Какой-то пьяный иерей, кажется из печерской братии, привлечённый гордым видом Ростислава, приплёлся, макая в чащу с вином бороду, схватился, чтобы не упасть, за плечо Дулеба, заныл:
– Нет теперь Самуила, который бы восстал против Саула; Нафана, который предотвратил бы падение Давида; Ильи и Елисея, которые ратовали бы против беззаконных царей; Амвросия, который не испугался бы царской высоты Феодосия-императора; Василия Великого, который словом своим нагонял ужас на гонителя христиан Валента; Иоанна Златоуста, который разоблачал императрицу Евдоксию…
– Убери, лекарь, этого пьяного болтуна, - процедил сквозь зубы Ростислав, - не могу пить, когда разглагольствуют у меня над ухом.
Дулеб оттолкнул опьяневшего отца, тот, покачиваясь больше, чем приличествовало бы, побрёл куда-то в другой конец гридницы. А оттуда появился Петрило, прошёл мимо пьяных и обалдевших, глядя на всех своими невыразительными белёсыми глазами, он гордо поводил шеей, на которой была у него золотая гривна (не та ли это, которую подарил когда-то Долгорукий за спасение от смерти в Москве?), приблизился к Ростиславу, поклонился ему, пробился сквозь гомон и боярско-иерейские выкрики своим скрипучим занудливым голосом:
– Здрав будь, княже Ростислав! Петрило есмь. Служил отцу твоему, славному верой и правдой, рад, что и теперь служим с тобой тому же самому великому князю.

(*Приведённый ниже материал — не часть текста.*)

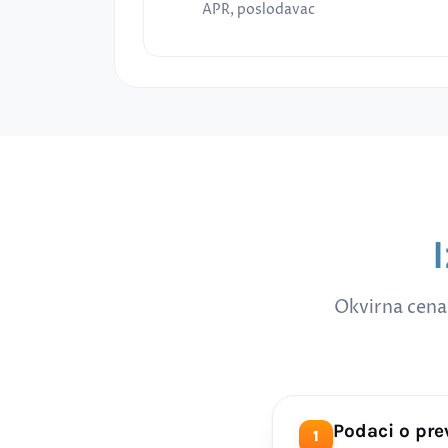
APR, poslodavac
Okvirna cena
Podaci o pr
1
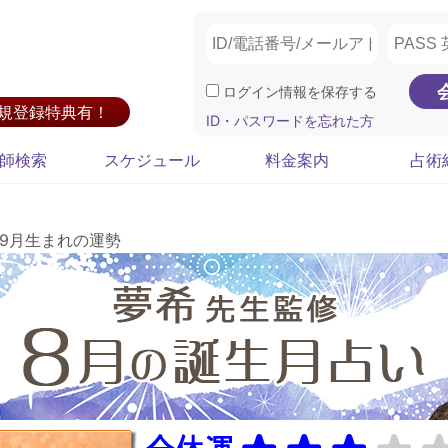
ログイン情報を保存する
新規登録特典有！
ID・パスワードを忘れた方
師検索
スケジュール
料金案内
占術
9月生まれの運勢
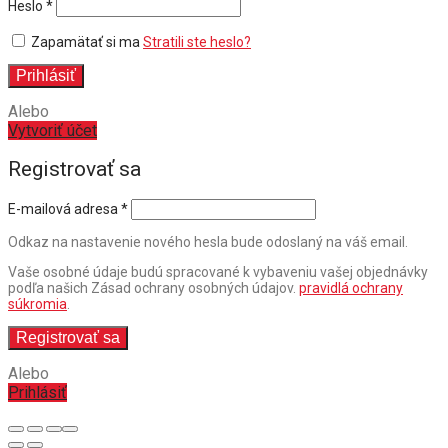
Povinné
Heslo
*
Zapamätať si ma
Stratili ste heslo?
Prihlásiť
Alebo
Vytvoriť účet
Registrovať sa
E-mailová adresa
*
Odkaz na nastavenie nového hesla bude odoslaný na váš email.
Vaše osobné údaje budú spracované k vybaveniu vašej objednávky
podľa našich Zásad ochrany osobných údajov.
pravidlá ochrany
súkromia
.
Registrovať sa
Alebo
Prihlásiť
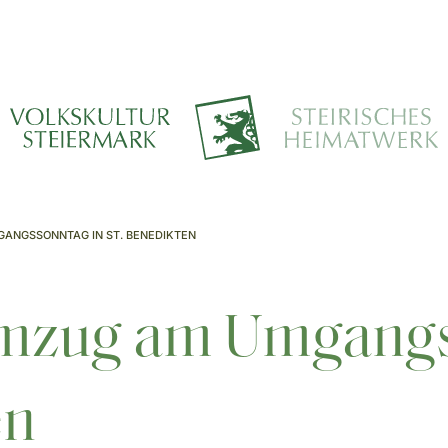
ANGSSONNTAG IN ST. BENEDIKTEN
mzug am Umgangs
en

Сказано было так двусмысленно, что даже Ростислав позабыл о независимо-гордой осанке и взглянул на Петрилу с любопытством. Ибо "тому самому князю" могло означать: и князю прежнему, то есть Долгорукому, и князю киевскому, то есть Изяславу, у которого на самом деле ныне служили они оба. Но ведь мог же этот Петрило, некогда молодой и беззаботный дружинник, успевший наложить на лук стрелу и пустить её в боярина Кучку, упредив того в его покушении на князя суздальского, мог этот Петрило сохранить верность своему старому князю, верность и любовь даже, ведь Долгорукого любили все те, кто знал его близко, ходил с ним в походы. Правда, не любили его все бояре, как не любили они и Суздальской земли за то, что наполнена она была беглецами, голытьбой, бывшими рабами, людьми, которых бояре считали ничтожными, презренными, способными поднимать смуту, а значит, и преступными. Петрило же поставлен между князем и боярами, он сдирает мыто, берет виры, чинит суд именно над такими, которые в Залесских землях чувствуют себя хозяевами, либо вовсе не имея бояр, либо не очень их признавая, поскольку находятся под справедливой рукою Долгорукого.

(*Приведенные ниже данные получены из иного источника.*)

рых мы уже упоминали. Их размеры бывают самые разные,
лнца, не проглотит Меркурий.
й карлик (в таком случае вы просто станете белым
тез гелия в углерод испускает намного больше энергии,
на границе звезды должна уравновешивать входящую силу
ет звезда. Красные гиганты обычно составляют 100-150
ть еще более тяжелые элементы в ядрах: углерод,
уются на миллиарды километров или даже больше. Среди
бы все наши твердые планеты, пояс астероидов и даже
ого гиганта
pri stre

Обо всём этом подумал не князь Ростислав, чья голова была устроена таким образом, что думать она могла очень туго и медленно, ибо всё в ней направлено было только на постоянное поддержание княжеского достоинства, подумал за князя Дулеб, который всё слышал и видел, который, собственно, знал теперь Петрилу слишком хорошо, чтобы не иметь сомнения относительно того, кому служит и служить намеревается восьминник, но вмиг поставил себя на место Ростислава и вот так подумал об этом княжеском и боярском прихлебателе, скользком, неуловимом, о человеке, который когда-то был мужественным и бесстрашным, а теперь стал, видно, просто нахальным.